The author offers a new assessment of the influence of the Vienna Circle on language study, and considers its relevance to the debate in present-day linguistics about the relative merits of 'intuitive' and 'real life' sources of data.
Siobhan Chapman is Reader in English Language at the University of Liverpool, UK. Her main field of research is work in the pragmatics of literature and stylistics.
This book's main attraction are the two chapters on the relatively obscure leader of the "Oslo school" of philosophy, Arne Naess, who is clearly a forerunner of experimental philosophy.

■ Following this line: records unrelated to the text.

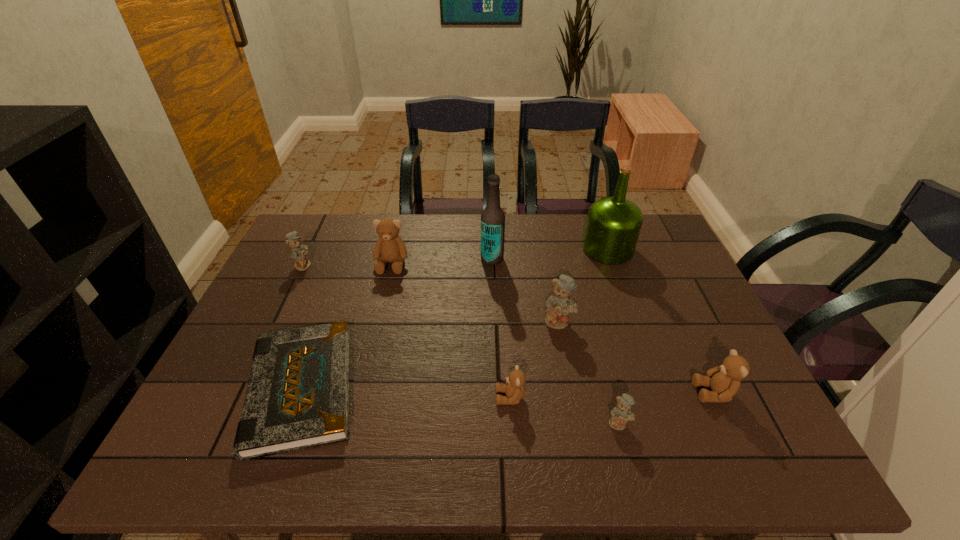
This screenshot has width=960, height=540. In order to click on the rightmost object in this screenshot , I will do `click(724, 380)`.

Where is `the smallest brown teddy bear`? This screenshot has width=960, height=540. the smallest brown teddy bear is located at coordinates (515, 390).

Find the location of `the second brown teddy bear from right to left`. the second brown teddy bear from right to left is located at coordinates (515, 390).

Locate an element on the screen. the rightmost blue teddy bear is located at coordinates (621, 414).

Locate an element on the screen. the seventh object from left to right is located at coordinates (621, 414).

You are a GUI agent. You are given a task and a screenshot of the screen. Output one action in this format:
    pyautogui.click(x=<x>, y=<y>)
    Task: Click on the notebook
    This screenshot has height=540, width=960.
    Given the screenshot: What is the action you would take?
    pyautogui.click(x=297, y=397)

The width and height of the screenshot is (960, 540). I want to click on blank space located on the left of the second object from right to left, so click(x=477, y=249).

Locate an element on the screen. The width and height of the screenshot is (960, 540). vacant space located on the side of the beer bottle with the label is located at coordinates (440, 259).

Locate an element on the screen. This screenshot has width=960, height=540. blank space located on the side of the beer bottle with the label is located at coordinates (379, 259).

Locate an element on the screen. free space located 0.300m on the side of the beer bottle with the label is located at coordinates (385, 259).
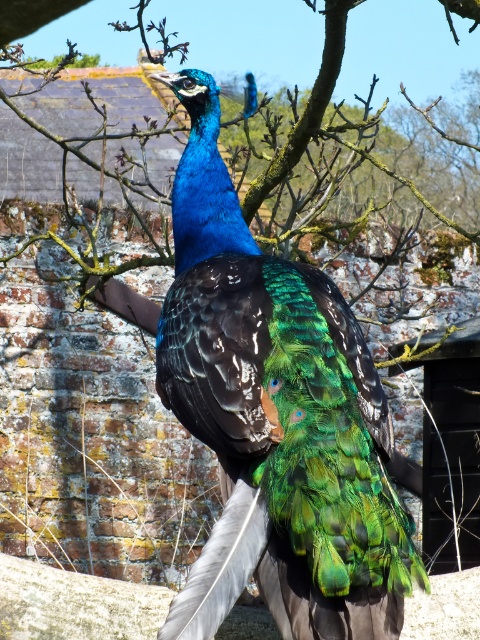
You are standing in front of a peacock perched on a tree branch in a rustic setting. The peacock has a shiny blue neck and head, and its feathers shimmer with green, blue, and gold. You notice a specific point at coordinates point (282, 403). Is the shiny blue peacock at center located at that point?

Yes, the shiny blue peacock at center is located at point (282, 403).

You are standing in a garden and see the shiny blue peacock at center and the green leafy tree at center. Which one is taller?

The shiny blue peacock at center is shorter than the green leafy tree at center, so the green leafy tree at center is taller.

You are a birdwatcher observing the scene. You notice the shiny blue peacock at center and the green leafy tree at center. Which object is positioned higher in the image?

The green leafy tree at center is positioned higher than the shiny blue peacock at center.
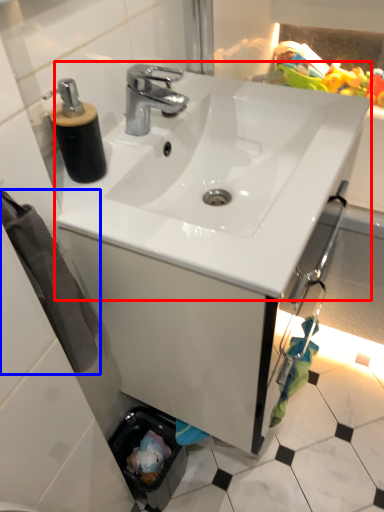
Question: Which object appears farthest to the camera in this image, sink (highlighted by a red box) or bath towel (highlighted by a blue box)?

Choices:
 (A) sink
 (B) bath towel

Answer: (A)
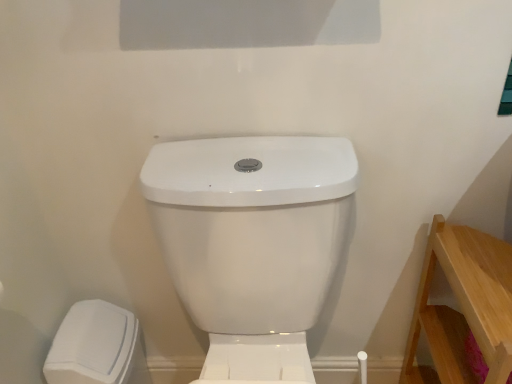
Describe the element at coordinates (97, 347) in the screenshot. I see `white matte trash can at lower left` at that location.

Locate an element on the screen. white matte trash can at lower left is located at coordinates (97, 347).

This screenshot has width=512, height=384. What are the coordinates of `white glossy toilet at center` in the screenshot? It's located at [253, 243].

At what (x,y) coordinates should I click in order to perform the action: click on light wood/rough wooden stool at lower right. Please return your answer as a coordinate pair (x, y). Looking at the image, I should click on (463, 307).

Is white glossy toilet at center shorter than light wood/rough wooden stool at lower right?

No.

Consider the image. Is white glossy toilet at center further to the viewer compared to light wood/rough wooden stool at lower right?

No, white glossy toilet at center is closer to the camera.

Does point (188, 167) appear closer or farther from the camera than point (446, 227)?

Point (188, 167) is closer to the camera than point (446, 227).

In terms of size, does light wood/rough wooden stool at lower right appear bigger or smaller than white matte trash can at lower left?

light wood/rough wooden stool at lower right is bigger than white matte trash can at lower left.

From a real-world perspective, is light wood/rough wooden stool at lower right located higher than white matte trash can at lower left?

Yes.

Which is correct: light wood/rough wooden stool at lower right is inside white matte trash can at lower left, or outside of it?

light wood/rough wooden stool at lower right is spatially situated outside white matte trash can at lower left.

Is the depth of light wood/rough wooden stool at lower right greater than that of white matte trash can at lower left?

No, light wood/rough wooden stool at lower right is in front of white matte trash can at lower left.

How different are the orientations of white matte trash can at lower left and white glossy toilet at center in degrees?

They differ by 90.4 degrees in their facing directions.

Which is more to the left, white matte trash can at lower left or white glossy toilet at center?

white matte trash can at lower left.

Which point is more forward, (98,379) or (285,151)?

The point (285,151) is closer.

How distant is white matte trash can at lower left from white glossy toilet at center?

white matte trash can at lower left and white glossy toilet at center are 42.07 centimeters apart.

From the picture: Is light wood/rough wooden stool at lower right beside white glossy toilet at center?

No, light wood/rough wooden stool at lower right is not beside white glossy toilet at center.

In terms of height, does light wood/rough wooden stool at lower right look taller or shorter compared to white glossy toilet at center?

Clearly, light wood/rough wooden stool at lower right is shorter compared to white glossy toilet at center.

Which object is closer to the camera, light wood/rough wooden stool at lower right or white glossy toilet at center?

white glossy toilet at center is closer to the camera.

Which of these two, white glossy toilet at center or white matte trash can at lower left, is wider?

Wider between the two is white glossy toilet at center.

Which is less distant, (350, 217) or (93, 376)?

Point (350, 217) appears to be closer to the viewer than point (93, 376).

How different are the orientations of white glossy toilet at center and white matte trash can at lower left in degrees?

There is a 90.4-degree angle between the facing directions of white glossy toilet at center and white matte trash can at lower left.

From a real-world perspective, is white matte trash can at lower left physically below light wood/rough wooden stool at lower right?

Yes, from a real-world perspective, white matte trash can at lower left is under light wood/rough wooden stool at lower right.

Is white matte trash can at lower left wider or thinner than light wood/rough wooden stool at lower right?

In the image, white matte trash can at lower left appears to be more narrow than light wood/rough wooden stool at lower right.

Does white matte trash can at lower left turn towards light wood/rough wooden stool at lower right?

Yes, white matte trash can at lower left is facing light wood/rough wooden stool at lower right.

Considering the sizes of white matte trash can at lower left and light wood/rough wooden stool at lower right in the image, is white matte trash can at lower left taller or shorter than light wood/rough wooden stool at lower right?

Considering their sizes, white matte trash can at lower left has less height than light wood/rough wooden stool at lower right.

The image size is (512, 384). In the image, there is a white glossy toilet at center. Find the location of `furniture below it (from the image's perspective)`. furniture below it (from the image's perspective) is located at coordinates (463, 307).

The width and height of the screenshot is (512, 384). I want to click on furniture that appears on the right of white matte trash can at lower left, so click(463, 307).

From the image, which object appears to be farther from white glossy toilet at center, white matte trash can at lower left or light wood/rough wooden stool at lower right?

white matte trash can at lower left is further to white glossy toilet at center.

From the image, which object appears to be nearer to light wood/rough wooden stool at lower right, white matte trash can at lower left or white glossy toilet at center?

Among the two, white glossy toilet at center is located nearer to light wood/rough wooden stool at lower right.

When comparing their distances from white glossy toilet at center, does light wood/rough wooden stool at lower right or white matte trash can at lower left seem further?

white matte trash can at lower left is positioned further to the anchor white glossy toilet at center.

Based on their spatial positions, is white glossy toilet at center or light wood/rough wooden stool at lower right further from white matte trash can at lower left?

light wood/rough wooden stool at lower right lies further to white matte trash can at lower left than the other object.

Considering their positions, is white glossy toilet at center positioned further to light wood/rough wooden stool at lower right than white matte trash can at lower left?

white matte trash can at lower left lies further to light wood/rough wooden stool at lower right than the other object.

When comparing their distances from white matte trash can at lower left, does light wood/rough wooden stool at lower right or white glossy toilet at center seem closer?

The object closer to white matte trash can at lower left is white glossy toilet at center.

The height and width of the screenshot is (384, 512). I want to click on toilet between white matte trash can at lower left and light wood/rough wooden stool at lower right in the horizontal direction, so click(x=253, y=243).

Naess used surveys and interviews to probe the "ordinary" meaning of philosophically significant expressions like "true" to evaluate philosophers' claims about whether certain theories of truth lined up with the view of truth held by "the man on the street". The following passage could come straight out of the most recent books on x-phi:
"Naess's cental aim in 'Truth' as Conceived by Those Who Are Not Professional Philosophers [1938!]was clear and, to the present-day linguist, uncontroversially worthwhile. Philosophers had for centuries made assumptions about what could be summarized as 'the common sense view of "truth"'. These philosophers felt confident in making pronouncements about what those outside of philosophy---'the uneducated', 'the man in the street'---believed about the term 'truth'. A whole array of competing philosophical theories of truth had been presented by means of the rhetorical device of comparing them favorably with this common sense view...Yet there was no evidence, and Naess expressed repeated and perhaps over-emphasized incredulity at this fact, that any of these philosophers had undertaken research into what non-philosophers did actually think about truth". (p.114)
Chapman's discussion of Naess's "emprical semantics" is extremely helpful, because Naess's work is difficult to get your hands on, and even when you have your hands on it, it is not very readable. Indeed, it is "esoteric in the extreme" (p.114). (At Chicago I tried skimming 'Truth' as Conceived by..., which I just stumbled on while browsing the stacks, but I didn't get very far with it.)